======== Supplied information

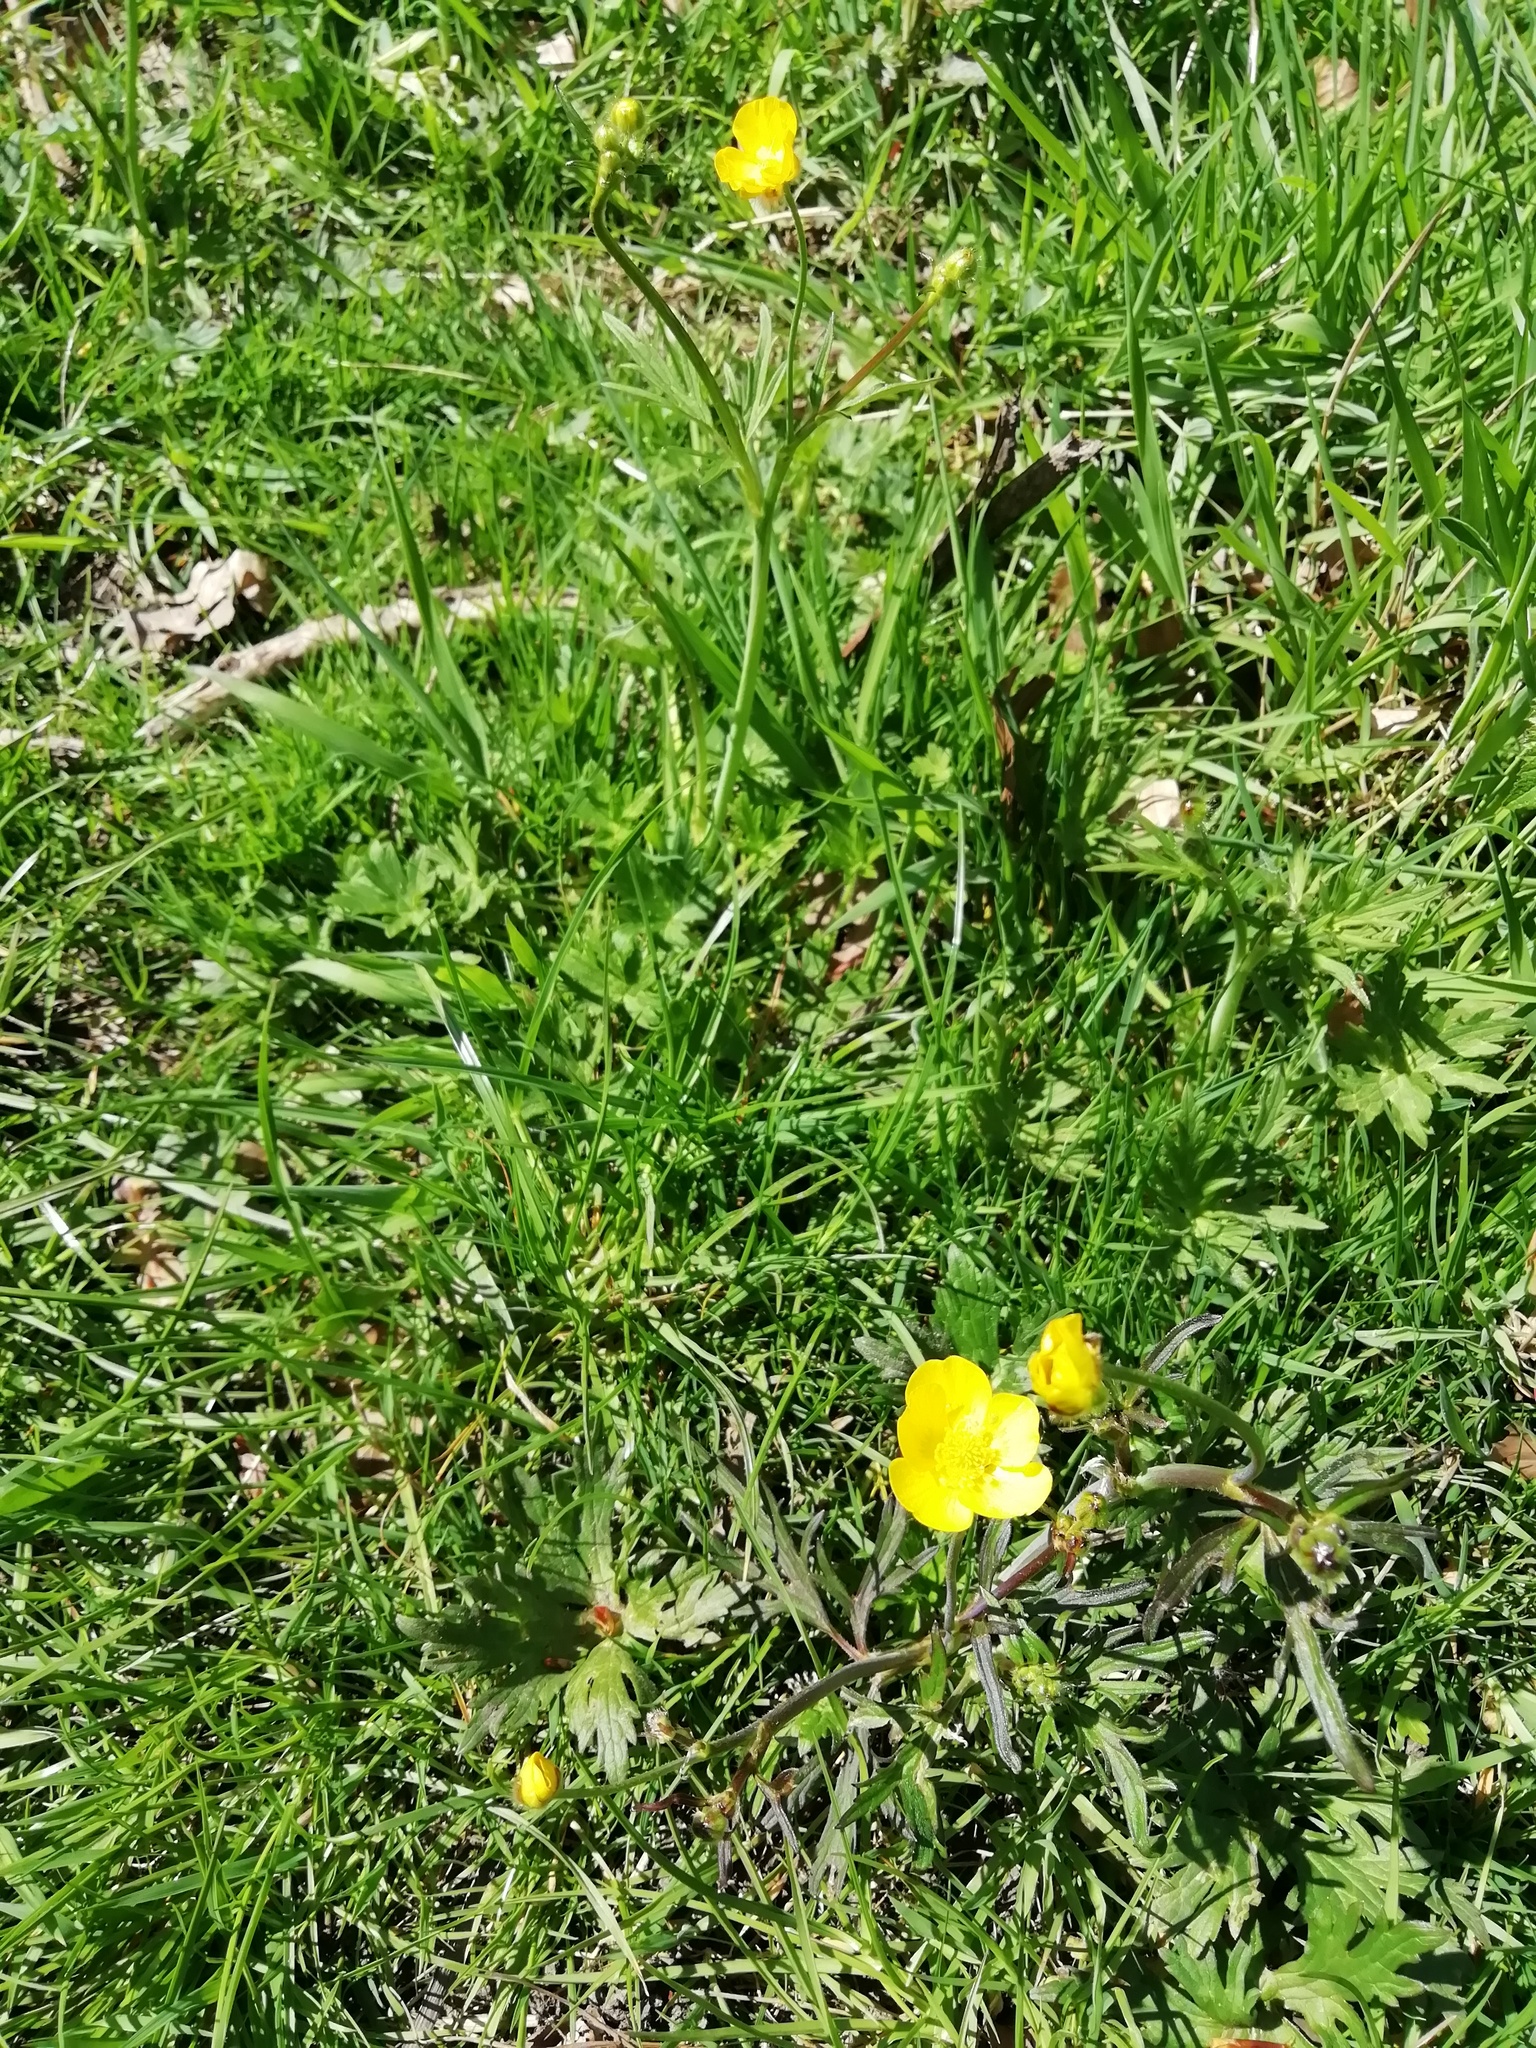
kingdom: Plantae
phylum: Tracheophyta
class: Magnoliopsida
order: Ranunculales
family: Ranunculaceae
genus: Ranunculus
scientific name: Ranunculus acris
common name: Meadow buttercup
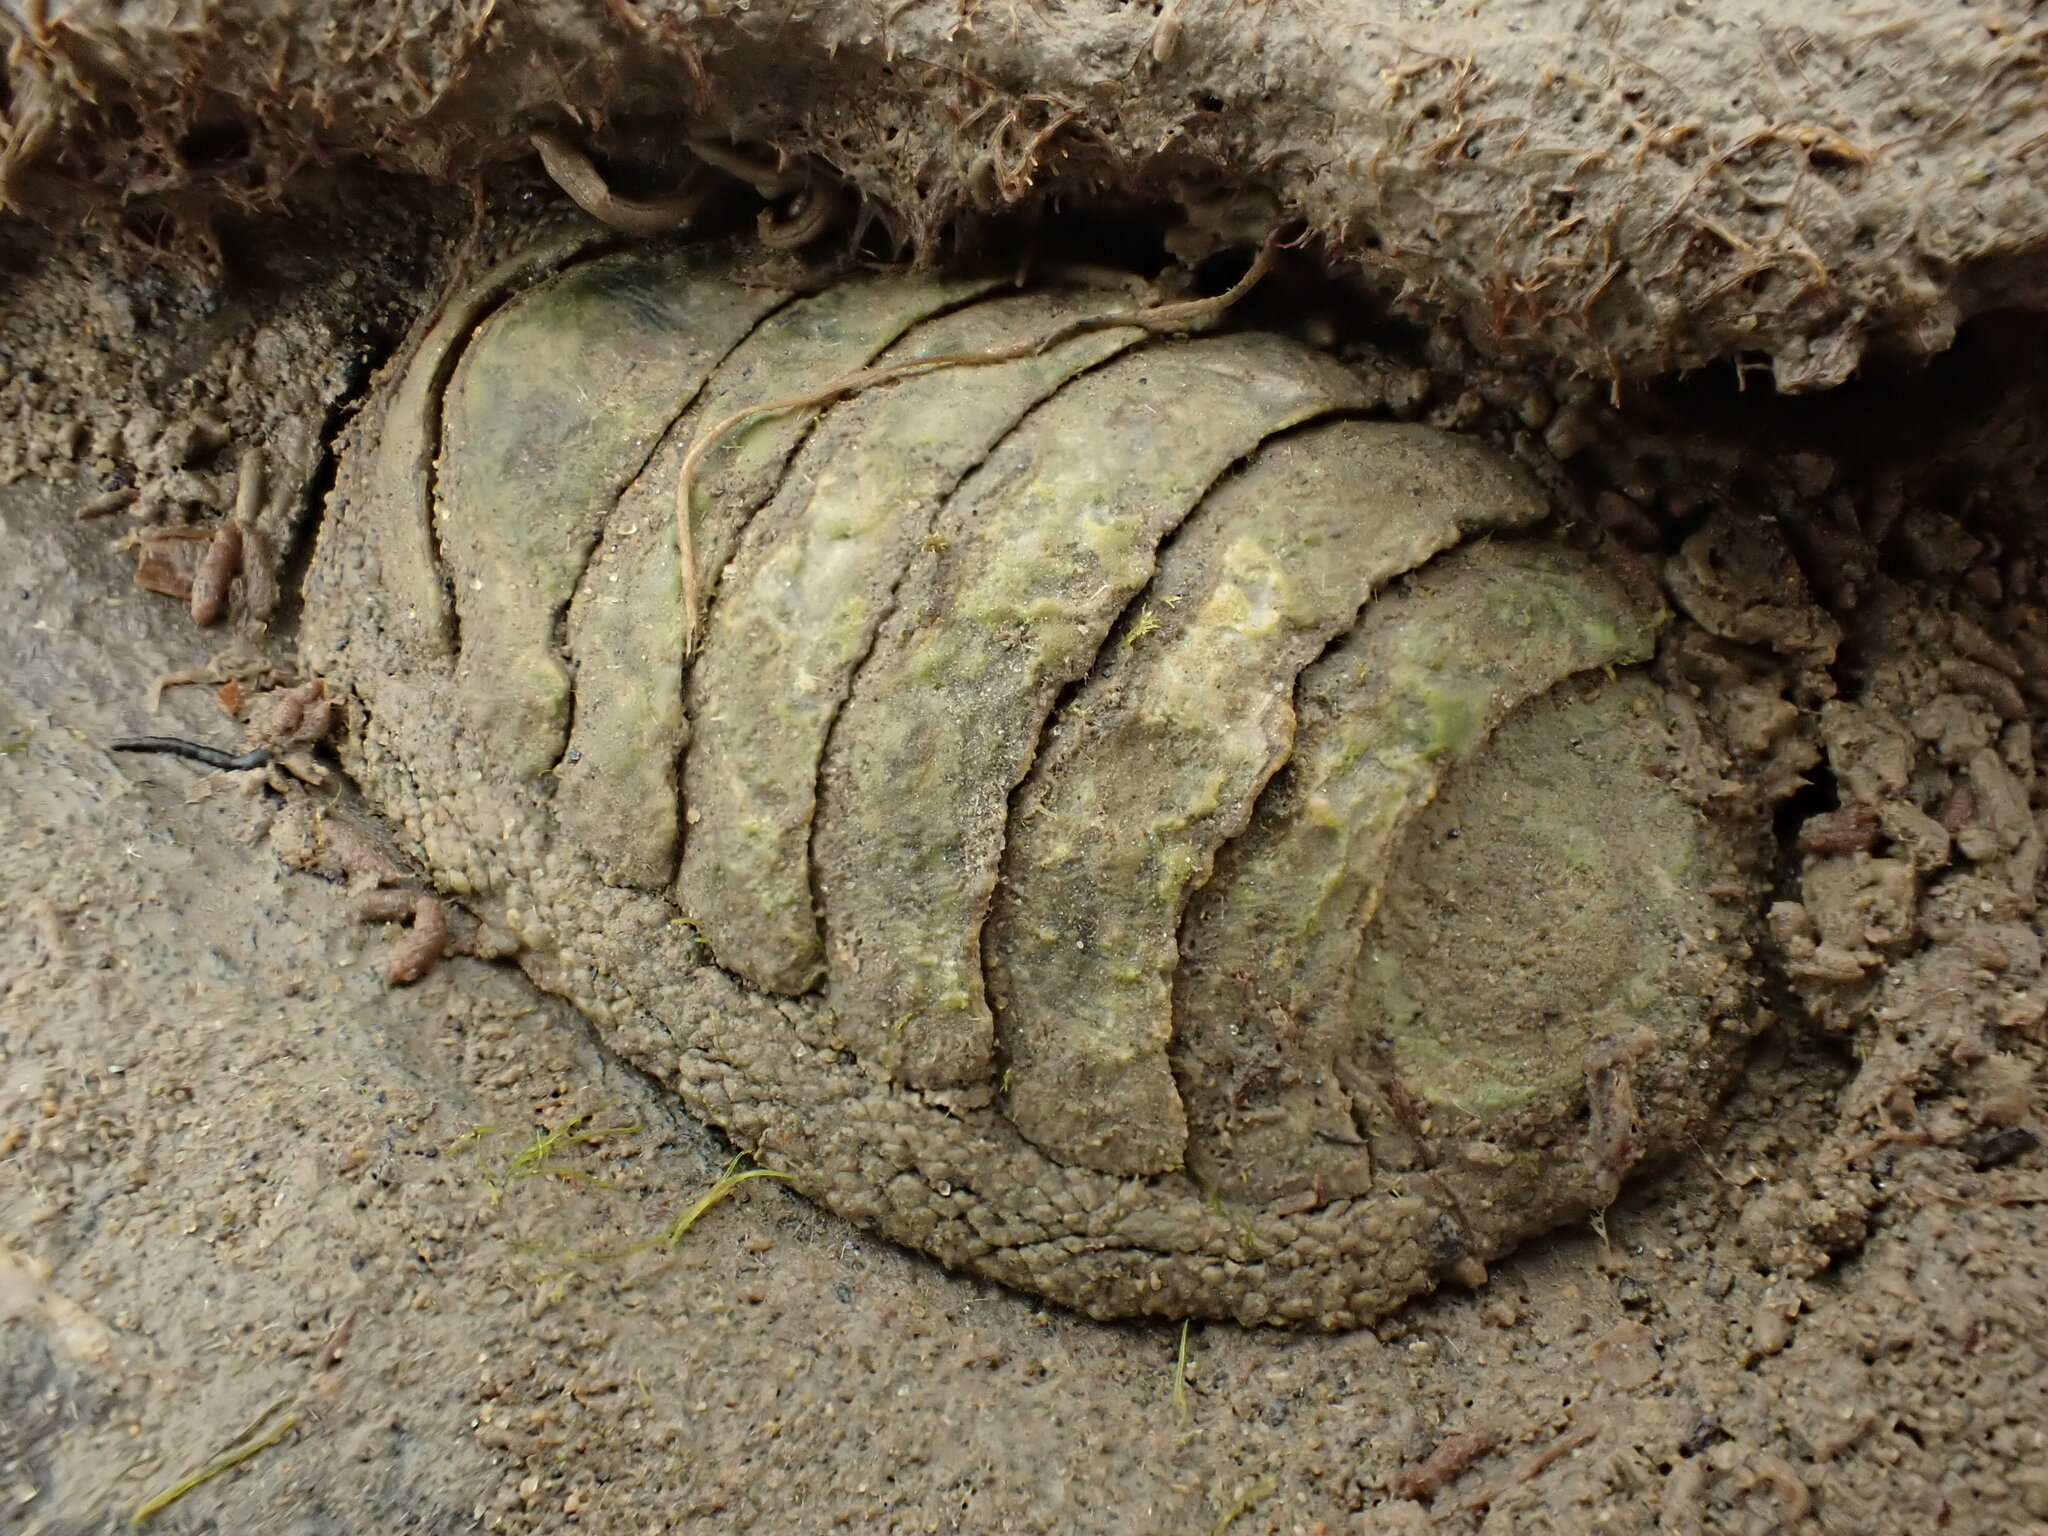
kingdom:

================

Work to complete — Update the lines of all the records by replacing "common name" with "vernacular name" and keeping everything else the same. Leave the pictures out.

Task response —
kingdom: Plantae
phylum: Tracheophyta
class: Magnoliopsida
order: Ranunculales
family: Ranunculaceae
genus: Ranunculus
scientific name: Ranunculus acris
vernacular name: Meadow buttercup
kingdom:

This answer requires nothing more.